I first got interested in active antennas in the UCLA plasma physics lab; we often used such devices for probing quiescent plasmas and such.

The active antenna is a beautiful, elegant intellectual exercise...and it really puts "meat" on the concept of limits...not a mathematical abstraction at all.

A very short antenna (in terms of wavelength) has insufficient size to develop standing waves on it....which makes it a very curious analytical situation...is it an antenna or not?

The radiation resistance of a very short wire is essentially zero...but the capacitive reactance approaches infinity. This tells us that the POWER FACTOR of an active antenna is essentially ZERO. Hence any power "extractable" from the antenna is, for all practical purposes...also ZERO.

How does this antenna work at all? From experience, we know that the active antenna not only limps along, but can perform quite admirably! What laws of physics are we breaking when we build a vanishingly small antenna?
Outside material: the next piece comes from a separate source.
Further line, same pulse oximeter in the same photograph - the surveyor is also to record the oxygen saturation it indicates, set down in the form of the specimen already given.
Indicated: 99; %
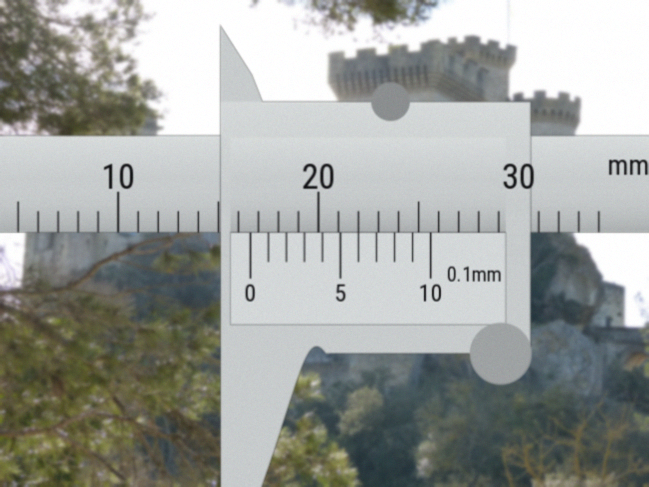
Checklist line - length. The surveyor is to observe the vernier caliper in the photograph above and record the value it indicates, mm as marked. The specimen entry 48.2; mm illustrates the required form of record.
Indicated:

Next stage. We always use a VOLTAGE FOLLOWER of some sort after the active antenna. What is an ideal voltage follower like? What is its input impedance?
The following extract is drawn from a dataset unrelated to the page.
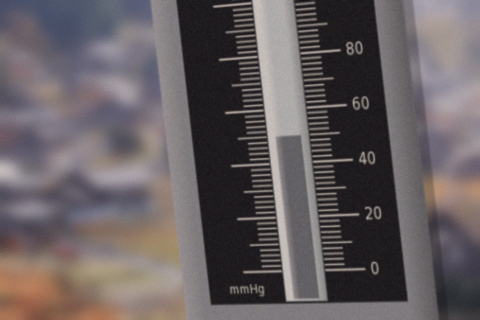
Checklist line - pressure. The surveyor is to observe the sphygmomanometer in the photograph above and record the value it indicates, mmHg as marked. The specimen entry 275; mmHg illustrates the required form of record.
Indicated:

Essentially infinite, right? What is the power gain of a voltage follower? Well, if the output impedance is anything LESS than infinity, we have INFINITE POWER GAIN! That's right! We don't need to supply any signal power to the device....only signal VOLTAGE....the POWER FACTOR of a pure voltage is irrelevant (not to mention undefined!)

So, we have a zero power antenna (our voltage source) followed by an infinite power gain voltage follower! End result....finite power!

The elegance of this, both physically and mathematically, is staggering. This is the sort of thing that fascinates the tar out of me...and I've been doing electronics for 45 years.